- [Exercise directions] Each line below is to be copied exactly as it appears.

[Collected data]

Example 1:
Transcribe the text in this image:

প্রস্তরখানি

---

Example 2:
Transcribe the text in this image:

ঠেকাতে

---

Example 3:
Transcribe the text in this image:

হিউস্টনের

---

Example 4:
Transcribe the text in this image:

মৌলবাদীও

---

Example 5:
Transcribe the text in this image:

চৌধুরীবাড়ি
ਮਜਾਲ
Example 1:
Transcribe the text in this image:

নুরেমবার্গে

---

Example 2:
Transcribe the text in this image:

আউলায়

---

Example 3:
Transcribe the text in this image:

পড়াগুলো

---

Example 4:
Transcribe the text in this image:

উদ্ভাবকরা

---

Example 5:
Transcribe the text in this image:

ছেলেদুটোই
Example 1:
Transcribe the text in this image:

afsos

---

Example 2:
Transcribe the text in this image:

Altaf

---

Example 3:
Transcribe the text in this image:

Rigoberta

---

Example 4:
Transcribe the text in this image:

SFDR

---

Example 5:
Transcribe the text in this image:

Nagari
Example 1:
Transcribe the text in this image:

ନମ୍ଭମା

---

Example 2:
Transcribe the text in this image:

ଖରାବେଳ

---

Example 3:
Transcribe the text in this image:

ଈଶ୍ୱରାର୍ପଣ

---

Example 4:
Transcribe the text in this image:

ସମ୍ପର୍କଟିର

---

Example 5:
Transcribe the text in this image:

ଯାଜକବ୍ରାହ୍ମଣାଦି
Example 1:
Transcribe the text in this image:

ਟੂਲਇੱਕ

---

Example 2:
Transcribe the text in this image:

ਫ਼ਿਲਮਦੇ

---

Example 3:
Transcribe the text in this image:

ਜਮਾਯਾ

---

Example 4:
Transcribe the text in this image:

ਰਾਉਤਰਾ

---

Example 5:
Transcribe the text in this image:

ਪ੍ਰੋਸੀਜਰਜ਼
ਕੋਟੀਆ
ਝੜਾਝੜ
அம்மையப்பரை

- [Task result]
Example 1:
Transcribe the text in this image:

প্রস্তরখানি

---

Example 2:
Transcribe the text in this image:

ঠেকাতে

---

Example 3:
Transcribe the text in this image:

হিউস্টনের

---

Example 4:
Transcribe the text in this image:

মৌলবাদীও

---

Example 5:
Transcribe the text in this image:

চৌধুরীবাড়ি
ਮਜਾਲ
Example 1:
Transcribe the text in this image:

নুরেমবার্গে

---

Example 2:
Transcribe the text in this image:

আউলায়

---

Example 3:
Transcribe the text in this image:

পড়াগুলো

---

Example 4:
Transcribe the text in this image:

উদ্ভাবকরা

---

Example 5:
Transcribe the text in this image:

ছেলেদুটোই
Example 1:
Transcribe the text in this image:

afsos

---

Example 2:
Transcribe the text in this image:

Altaf

---

Example 3:
Transcribe the text in this image:

Rigoberta

---

Example 4:
Transcribe the text in this image:

SFDR

---

Example 5:
Transcribe the text in this image:

Nagari
Example 1:
Transcribe the text in this image:

ନମ୍ଭମା

---

Example 2:
Transcribe the text in this image:

ଖରାବେଳ

---

Example 3:
Transcribe the text in this image:

ଈଶ୍ୱରାର୍ପଣ

---

Example 4:
Transcribe the text in this image:

ସମ୍ପର୍କଟିର

---

Example 5:
Transcribe the text in this image:

ଯାଜକବ୍ରାହ୍ମଣାଦି
Example 1:
Transcribe the text in this image:

ਟੂਲਇੱਕ

---

Example 2:
Transcribe the text in this image:

ਫ਼ਿਲਮਦੇ

---

Example 3:
Transcribe the text in this image:

ਜਮਾਯਾ

---

Example 4:
Transcribe the text in this image:

ਰਾਉਤਰਾ

---

Example 5:
Transcribe the text in this image:

ਪ੍ਰੋਸੀਜਰਜ਼
ਕੋਟੀਆ
ਝੜਾਝੜ
அம்மையப்பரை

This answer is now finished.